How Banks and Fintechs Are Collaborating to Support the Creator Economy

  • Banking
  • 04.10.2022 02:20 pm

Worldwide, the creator economy is blooming. There are more than 2 million people who consider themselves professional creators, plus another 46.7 million “amateurs” from whom more pros will emerge. The creator economy is estimated to have a market size of around $104.2 billion, with a growth trajectory that’s predicted to be similar to that of the gig economy, so we’re looking at potentially trillions of dollars of value.

As creators diversify and find more ways to monetize their content, the number able to earn a living is growing. There’s still a gap between super-creators and the long tail of part-timers, but 43% make a livable wage of $50,000 or more, and 78% earn over $23,500 a year. Of the 70% who work as a creator full time, over three-quarters earn more than the average bartender.

With the average annual creator income reaching parity with that of an entry-level software engineer, the creator middle class is emerging.

This career model might seem alien to older generations, but when it comes to finance, creators’ businesses are the same as any traditional business, with the same needs for funding and loans, banking solutions, credit, and more.

In response, there’s a growing ecosystem of fintech startups to help creators manage the financial side of their businesses more smoothly. Change can be slow: most banks fail to understand the sector, which is holding them back from meeting its needs, and even many fintech platforms aren’t sure how best to help creators. But new tools are appearing, and existing ones are adjusting, to serve the financial needs of creators.

Business banking tools

Banks and existing fintechs often want to serve creators, but they aren’t sure how to do it. “This is the first truly digital generation, who never knew life without social media and smartphones” says Nicole Epstein of vcita. “While most financial institutions realize Gen Z’s digital nature, not all of them are aware that a digital portal isn’t enough.”

That’s why vcita, which specializes in tools to help microbusinesses and freelancers organize their time, relationships and finances, recently launched a suite of functionalities to ease the friction around getting paid for gig work. In the past year, the Seattle-based software company has also partnered with fintechs like NorthOne and Next Insurance to further empower freelancers.

Beyond getting paid in time, many in the creator economy find obtaining financial backing to be elusive. Traditional banks are often confused about providing creators with lines of credit or even accounts. Even established fintechs generally require either a minimum balance, or a minimum monthly direct deposit, before they’ll approve a new account, but those don’t match creators’ earning patterns. As iconic creator economy figure MrBeast observes, “Can you even imagine trying to explain the value of your YouTube channel to a bank?”

As a result, many creators are using creator-focused tools like Karat financial, which is currently only a credit card, or Willa, still primarily a payments service, as a de facto banking system. But the infrastructure of the creator economy is starting to appear. New creator-oriented banks are arising, like CreativeJuice, which offers accounts that are free except for a $5 wire fee.
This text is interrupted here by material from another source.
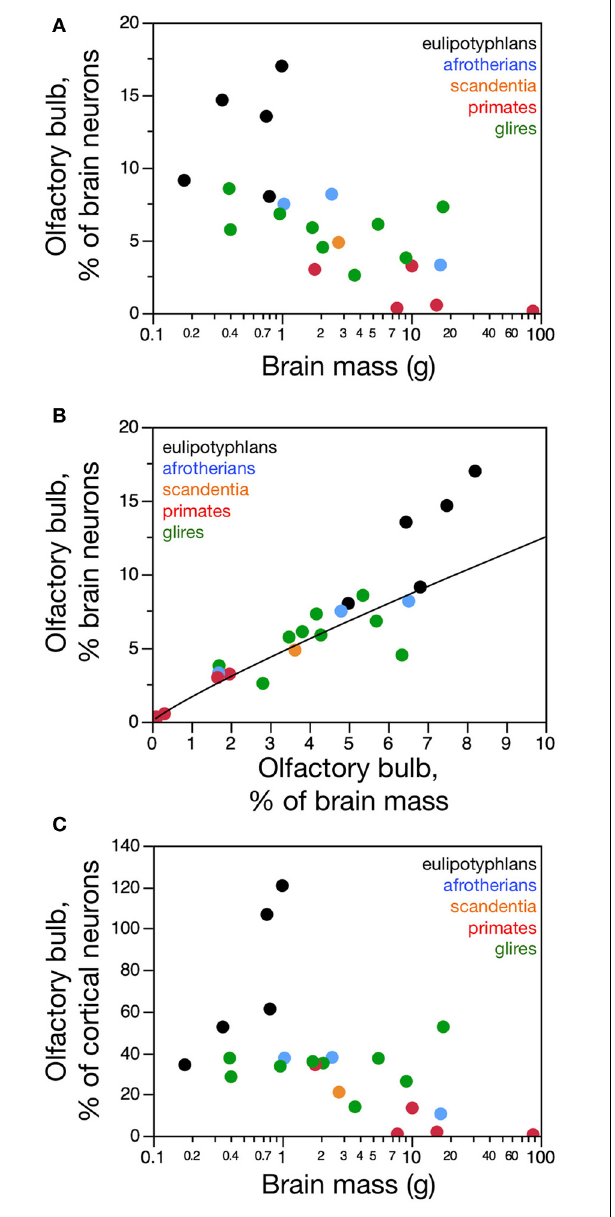
FIGURE 5 | Scaling of relative numbers of neurons in the olfactory bulb compared to the brain and cerebral cortex. (A) The relative number of neurons in the olfactory bulb expressed as a percentage of the number of neurons in the brain (excluding the olfactory bulb) is not significantly correlated with brain mass within any of the mammalian orders examined, although it decreases with increasing brain mass across all species combined. (B) The relative number of neurons in the olfactory bulb increases with increasing relative mass of the olfactory bulb (both compared to the whole brain) across primates, glires and afrotherians combined, as a power function of exponent 0.877 ± 0.054. (C) The relative number of neurons in the olfactory bulb expressed as a percentage of the number of neurons in the cerebral cortex is not significantly correlated with brain mass within any of the mammalian orders examined. Eulipotyphlan data from Sarko et al. (2009). Afrotherian data from Neves et al. (2014). Glires, data from Herculano-Houzel et al. (2011) and this study. Primates and scandentia, data from this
Other new fintech startups are offering useful banking tools that meet creator needs, like Catch, which connects creators with benefits. It provides easy access to health insurance, automatically deducts money for taxes and sends it to the IRS, and has integrated savings and investment accounts so creators can build savings and pensions.

Access to credit

Creators can struggle even to get a credit card, let alone business funding, to extents which sometimes seem ludicrous. Alexandra Botez earns six figures playing chess on Twitch, but she was rejected twice for a business credit card. The creator of the TierZoo YouTube channel, who has 2.7 million subscribers, couldn’t rent an apartment because the landlord didn’t see his business as legitimate.

“Banks need to understand you in order to trust you, and it’s only when they trust you that they’re willing to give you credit, process your payments and hold your money,” explains Eric Wei, founder of Karat Financial.

Karat is one such understanding solution. For the moment, it offers a credit card for creators where credit limits are based on revenue and social following rather than classic credit scores.

Perhaps that’s why Karat has enjoyed 50% growth month on month, and processed transactions worth eight figures, since its launch last year.

Help with cash flow

Like other businesses, creators also need a little help with their cash flow from time to time. For 77% of creators, the majority of their revenue comes from brand deals, but those brands don’t always pay out on time.

Hence the need for new tools like XPO and Willa. XPO is a digital banking app that offers invoice-financing for UK-based influencers, promising that users will get paid within 24 hours of finishing a project. Willa offers a similar service, helping creators claim the payments owed to them by brands. “The last year, a lot of investors have realized this space is in dire need of help,” says Kristofer Sommestad, a Willa co-founder .

In the same vein, CreativeJuice lets creators connect their AdSense account to get payments immediately, instead of having to wait 30 days for YouTube to pay up.

The new creator financial ecosystem is on its way

The booming creator economy isn’t just a flash in the pan and is far more than just a hobby on the side. Creators deserve financial tools like cash flow solutions, bank accounts, and credit sources that understand their mode of business and match their financial rhythm. Thankfully, fintech and banking solutions are growing to meet them, laying the foundations of a solid creator sector.